In particular, I've added a much more detailed explanation
of the SMP model, which caused some misunderstandings last time.
- Uninlined calc_load_n(), as it was just too fat. Per Peter.
- Split kernel/sched/stats.h churn into its own commit to
avoid noise in the main patch and explain the reshuffle. Per Peter.
- Abstracted this_rq_lock_irq(). Per Peter.
- Eliminated cumulative clock drift error. Per Peter.
- Packed the per-cpu datastructure. Per Peter.
- Fixed 64-bit divisions on 32 bit. Per Peter.
- Added outer-most psi_disabled checks. Per Peter.
- Fixed some coding style issues. Per Peter.
- Fixed a bug in the lazy clock. Per Suren.
- On-demand stat aggregation when user reads. Per Suren.
- Fixed task state corruption on preemption race. Per Suren.
- Fixed a CONFIG_PSI=n build error.
- Minor cleanups, optimizations.

Changes in v3:
- Packed scheduler hotpath data into one cacheline, as per Peter and Linus
- Implemented live state aggregation without the rq lock, as per Peter
- do_div -> div64_ul and some other cleanups, as per Peter
- Dropped unnecessary SCHED_INFO dependency, as per Peter
- Realtime sampling period and slipped sample handling, as per Tejun
- Fixed 64-bit divsion on 32 bit & checkpatch warnings, as per Andrew

Changes in v4:
- Fixed an unsafe cpu_curr() dereference from the live aggregator.
This was there to detect active reclaimers on a CPU. Instead of
adding an expensive task switching callback, sample that state
from scheduler_tick(). As per Peter.
- Use for_each_possible_cpu() instead of the online mask when aggregating
per-cpu samples, to avoid rare artifacts from CPU hotplugging. As per Peter
- Refactor the aggregation loop to be more explicit about extracting nonidle
time - the coefficient for all other state times - first. As per Peter.

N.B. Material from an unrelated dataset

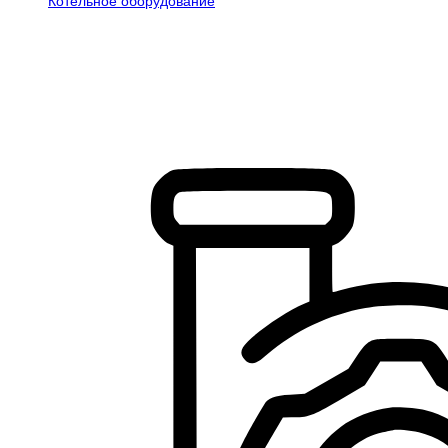
Котельное оборудование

- Fixed a race condition between the scheduler and the live aggregator
in which the aggregator misses a previously observed live state that
is no longer live but hasn't made it into the recorded time bucket
yet. In this case the 'times - times_prev' sampling will underflow and
cause us to record a bogusly large time sample. This isn't fixable
with memory barriers, since we also need to avoid seeing the delta
simultaneously in the live state and in the recorded time buckets. Added a
seqcount to ensure a coherent view from the aggregator. As per Suren.
- Fixed a related problem where the clock of the state change (rq_clock)
is behind that of the aggregator (cpu_clock). A race between the two
can cause the aggregator to observe a longer live state time than what
the scheduler ends up recording - again leading to the same delta
detection underflow and bogus sample recording. The state changer has
to use cpu_clock from within the seqcount section. As per Suren.
- Note that these changes didn't affect the memcache benchmark results.